I remember when I was a little girl the night I slept in line to be able to buy toys, and I remember getting bored as a teenager while I was waiting to buy some newborn chicks that the government was selling for people to raise for food during the Special Period. When I gave birth, I had to line up to get a bed in a hospital ward because everything was full, and I remember the day a family member died, when the line to order flowers went around the corner. In short, my life has been a long and constant line.

But in the current circumstances, our daily lining up needs to be rethought and we must leave three feet between ourselves and others. (14ymedio)

But in the current circumstances, our daily lining up needs to be rethought and we must leave three feet between ourselves and others, and not because that attitude is going to guarantee that we can buy a product, but because our lives depend on it. It’s tough.

When I returned from the market – they barely had plantains, tomatoes, carrots, and eggplant – the 14-story concrete block where I live was enjoying a hubbub unusual for this time of day. Our vertical tenement enjoys hours of relative calm when the children and youth are in school, but as of Tuesday the schools have closed.

“I had to go out and buy food because my son already ate all the bread,” a neighbor on the ninth floor tells me. Although the schools no longer provide snacks for students and in most of them there isn’t even lunch for those who don’t stay, as long as they are in school their families spend a little less to satisfy the enormous appetites of children of that age.

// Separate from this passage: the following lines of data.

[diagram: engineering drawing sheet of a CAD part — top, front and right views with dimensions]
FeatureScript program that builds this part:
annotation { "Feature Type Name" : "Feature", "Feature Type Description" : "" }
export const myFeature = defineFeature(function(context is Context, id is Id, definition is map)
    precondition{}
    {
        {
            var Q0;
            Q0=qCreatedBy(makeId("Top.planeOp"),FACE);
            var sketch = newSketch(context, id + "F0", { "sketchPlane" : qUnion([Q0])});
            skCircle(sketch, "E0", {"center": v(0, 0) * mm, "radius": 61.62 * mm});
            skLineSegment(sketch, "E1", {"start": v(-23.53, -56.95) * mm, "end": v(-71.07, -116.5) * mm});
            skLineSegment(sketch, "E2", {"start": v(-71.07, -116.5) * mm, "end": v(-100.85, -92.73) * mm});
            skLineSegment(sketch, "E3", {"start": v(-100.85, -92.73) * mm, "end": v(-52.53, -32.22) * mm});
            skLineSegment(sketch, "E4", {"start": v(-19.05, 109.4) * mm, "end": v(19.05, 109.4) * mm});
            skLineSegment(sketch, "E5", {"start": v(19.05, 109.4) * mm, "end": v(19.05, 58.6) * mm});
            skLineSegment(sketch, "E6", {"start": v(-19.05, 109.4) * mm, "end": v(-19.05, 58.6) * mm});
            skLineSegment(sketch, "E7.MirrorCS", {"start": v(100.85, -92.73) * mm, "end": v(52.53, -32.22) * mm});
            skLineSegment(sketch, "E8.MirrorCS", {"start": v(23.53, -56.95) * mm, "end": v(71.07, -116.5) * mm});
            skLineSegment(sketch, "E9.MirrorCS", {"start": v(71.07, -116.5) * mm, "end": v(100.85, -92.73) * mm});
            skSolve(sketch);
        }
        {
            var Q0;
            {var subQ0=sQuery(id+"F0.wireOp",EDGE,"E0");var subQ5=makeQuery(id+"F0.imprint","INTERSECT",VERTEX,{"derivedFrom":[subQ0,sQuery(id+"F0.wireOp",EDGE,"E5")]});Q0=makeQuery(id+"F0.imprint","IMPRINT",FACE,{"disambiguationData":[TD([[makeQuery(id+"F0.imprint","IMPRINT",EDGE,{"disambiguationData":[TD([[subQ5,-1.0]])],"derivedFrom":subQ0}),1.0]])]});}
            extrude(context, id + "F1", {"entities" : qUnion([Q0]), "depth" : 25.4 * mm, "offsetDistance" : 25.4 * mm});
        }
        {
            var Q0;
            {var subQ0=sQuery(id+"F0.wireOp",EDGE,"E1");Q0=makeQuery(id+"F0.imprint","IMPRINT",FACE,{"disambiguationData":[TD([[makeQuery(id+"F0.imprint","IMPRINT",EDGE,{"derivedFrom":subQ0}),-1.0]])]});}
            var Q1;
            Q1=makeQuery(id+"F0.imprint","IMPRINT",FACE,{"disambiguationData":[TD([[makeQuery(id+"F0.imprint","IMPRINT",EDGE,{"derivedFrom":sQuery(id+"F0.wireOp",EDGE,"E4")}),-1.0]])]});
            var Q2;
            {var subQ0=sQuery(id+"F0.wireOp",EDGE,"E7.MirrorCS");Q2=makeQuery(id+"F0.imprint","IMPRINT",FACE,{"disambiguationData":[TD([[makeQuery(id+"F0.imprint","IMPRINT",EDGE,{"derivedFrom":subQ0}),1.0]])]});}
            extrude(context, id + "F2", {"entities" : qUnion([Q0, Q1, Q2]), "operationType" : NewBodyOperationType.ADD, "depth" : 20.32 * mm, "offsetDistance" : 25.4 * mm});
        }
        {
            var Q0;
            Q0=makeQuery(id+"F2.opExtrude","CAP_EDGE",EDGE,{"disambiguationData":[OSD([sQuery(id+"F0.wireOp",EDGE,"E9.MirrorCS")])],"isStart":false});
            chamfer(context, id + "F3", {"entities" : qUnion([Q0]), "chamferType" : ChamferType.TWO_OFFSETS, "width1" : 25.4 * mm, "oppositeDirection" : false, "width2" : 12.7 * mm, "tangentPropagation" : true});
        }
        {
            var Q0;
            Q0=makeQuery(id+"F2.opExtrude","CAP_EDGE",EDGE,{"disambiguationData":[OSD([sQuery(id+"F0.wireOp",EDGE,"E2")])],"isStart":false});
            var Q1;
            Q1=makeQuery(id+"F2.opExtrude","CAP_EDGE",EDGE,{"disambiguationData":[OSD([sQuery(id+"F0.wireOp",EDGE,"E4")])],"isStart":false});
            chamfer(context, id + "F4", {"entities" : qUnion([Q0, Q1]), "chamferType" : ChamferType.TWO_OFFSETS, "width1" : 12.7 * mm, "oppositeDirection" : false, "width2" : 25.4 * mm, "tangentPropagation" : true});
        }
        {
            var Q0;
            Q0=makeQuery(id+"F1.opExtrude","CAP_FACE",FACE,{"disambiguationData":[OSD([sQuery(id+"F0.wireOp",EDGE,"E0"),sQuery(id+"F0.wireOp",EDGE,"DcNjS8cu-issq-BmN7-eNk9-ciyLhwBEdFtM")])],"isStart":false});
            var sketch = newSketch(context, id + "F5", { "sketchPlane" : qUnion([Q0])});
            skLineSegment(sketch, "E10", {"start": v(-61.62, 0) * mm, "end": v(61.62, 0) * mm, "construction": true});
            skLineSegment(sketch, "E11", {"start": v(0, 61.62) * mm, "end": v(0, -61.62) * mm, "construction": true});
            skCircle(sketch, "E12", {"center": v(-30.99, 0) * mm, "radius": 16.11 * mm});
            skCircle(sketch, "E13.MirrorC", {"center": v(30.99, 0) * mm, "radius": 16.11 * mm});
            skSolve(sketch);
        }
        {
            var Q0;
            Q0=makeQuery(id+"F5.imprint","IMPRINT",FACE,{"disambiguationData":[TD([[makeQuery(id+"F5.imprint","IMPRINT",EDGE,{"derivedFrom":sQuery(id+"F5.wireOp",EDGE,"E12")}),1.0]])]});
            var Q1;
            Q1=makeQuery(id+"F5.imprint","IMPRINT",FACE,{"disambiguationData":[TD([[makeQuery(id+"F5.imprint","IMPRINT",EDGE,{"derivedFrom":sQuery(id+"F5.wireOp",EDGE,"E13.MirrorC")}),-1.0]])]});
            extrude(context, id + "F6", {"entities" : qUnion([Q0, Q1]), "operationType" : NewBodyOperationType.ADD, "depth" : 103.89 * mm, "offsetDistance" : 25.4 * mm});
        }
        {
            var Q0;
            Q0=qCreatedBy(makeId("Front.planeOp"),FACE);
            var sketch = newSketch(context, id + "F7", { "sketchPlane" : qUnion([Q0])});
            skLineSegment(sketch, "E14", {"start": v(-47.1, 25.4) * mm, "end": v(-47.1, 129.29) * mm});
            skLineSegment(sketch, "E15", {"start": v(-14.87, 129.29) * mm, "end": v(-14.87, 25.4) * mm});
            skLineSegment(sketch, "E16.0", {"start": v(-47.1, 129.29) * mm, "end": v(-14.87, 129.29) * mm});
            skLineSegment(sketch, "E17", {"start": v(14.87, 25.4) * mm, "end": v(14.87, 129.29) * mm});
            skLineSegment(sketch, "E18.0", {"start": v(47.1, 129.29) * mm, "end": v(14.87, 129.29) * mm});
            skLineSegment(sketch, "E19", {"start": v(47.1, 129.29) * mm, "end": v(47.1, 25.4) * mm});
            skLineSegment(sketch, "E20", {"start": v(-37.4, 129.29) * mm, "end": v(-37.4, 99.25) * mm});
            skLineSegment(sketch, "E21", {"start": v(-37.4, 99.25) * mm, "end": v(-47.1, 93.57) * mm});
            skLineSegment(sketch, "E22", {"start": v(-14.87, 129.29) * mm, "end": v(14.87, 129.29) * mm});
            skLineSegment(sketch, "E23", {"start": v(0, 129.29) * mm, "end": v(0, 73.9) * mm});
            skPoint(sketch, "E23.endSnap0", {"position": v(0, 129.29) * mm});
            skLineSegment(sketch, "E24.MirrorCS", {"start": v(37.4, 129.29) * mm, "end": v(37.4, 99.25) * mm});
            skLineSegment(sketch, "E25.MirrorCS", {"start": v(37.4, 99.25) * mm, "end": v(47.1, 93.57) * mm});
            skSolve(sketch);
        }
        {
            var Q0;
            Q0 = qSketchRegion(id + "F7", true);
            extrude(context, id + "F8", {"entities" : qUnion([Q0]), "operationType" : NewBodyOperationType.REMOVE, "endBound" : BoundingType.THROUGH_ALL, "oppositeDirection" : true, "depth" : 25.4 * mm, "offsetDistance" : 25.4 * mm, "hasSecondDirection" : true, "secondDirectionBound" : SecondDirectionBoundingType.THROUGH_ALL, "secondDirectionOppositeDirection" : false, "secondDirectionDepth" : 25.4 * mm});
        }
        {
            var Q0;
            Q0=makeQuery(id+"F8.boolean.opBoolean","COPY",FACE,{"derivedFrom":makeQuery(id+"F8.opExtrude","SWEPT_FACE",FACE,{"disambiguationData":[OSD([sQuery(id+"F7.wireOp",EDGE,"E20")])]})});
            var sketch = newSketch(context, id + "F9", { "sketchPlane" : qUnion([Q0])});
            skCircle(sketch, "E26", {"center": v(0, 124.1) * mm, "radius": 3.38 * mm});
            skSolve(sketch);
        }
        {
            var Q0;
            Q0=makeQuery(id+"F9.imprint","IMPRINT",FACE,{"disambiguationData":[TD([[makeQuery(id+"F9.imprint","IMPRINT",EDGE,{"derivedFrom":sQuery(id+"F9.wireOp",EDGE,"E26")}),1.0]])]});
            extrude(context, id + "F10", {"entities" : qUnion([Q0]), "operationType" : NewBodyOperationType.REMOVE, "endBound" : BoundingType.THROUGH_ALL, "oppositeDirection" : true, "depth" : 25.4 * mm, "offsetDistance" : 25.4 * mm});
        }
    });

Now, in addition to the challenge of trying to keep their children at home, parents will have to deal with an overload in the consumption of cookies, breads, sausages, rice, beans and other products frequently found on Cuban tables. “If the coronavirus doesn’t kill me, my children will kill me, they are like catfish, they eat everything,” exaggerates a neighbor, the father of twins.

I climbed the stairs. One of the two elevators was stuck on some floor and I didn’t want to call Reinaldo. After he was expelled from his job as an official journalist, because he believed he could do journalism without a gag, he worked several years as an elevator technician and since then he has been the emergency mechanic for our building. But in these times of coronavirus, I prefer the solitude of the stairs to being locked up with several people in a metal box.

Before arriving at my apartment, I ran into a teenager who told me that this afternoon he is going to participate in a protest with the hashtag #BajenLosPreciosDeInternet (Lower Internet Prices) to demand cheaper web browsing plans from the state telecommunications monopoly, Etecsa. Hopefully we can do it, but if the complaints grow on social networks officialdom may decide to do just the opposite: close access, using as an excuse the “state of emergency” and the need to “stop the lies against the Revolution.” Nothing would surprise me in that direction.

Many of the decisions that were announced this Monday were the result of pressure from citizens on social networks. In the event that Covid-19 advances in the country and the number of infections spikes and the capacities of the health system collapse, as has happened in parts of Italy and Madrid, government censorship could be primed against the independent press and the most active citizens on Twitter and Facebook.

I reached the 14th floor. Shortly after crossing the threshold of my apartment, someone knocked on the door. A young medical student with a mask asked how I felt. “I can’t complain,” I said, “the truth is, I can’t even complain,” I amended.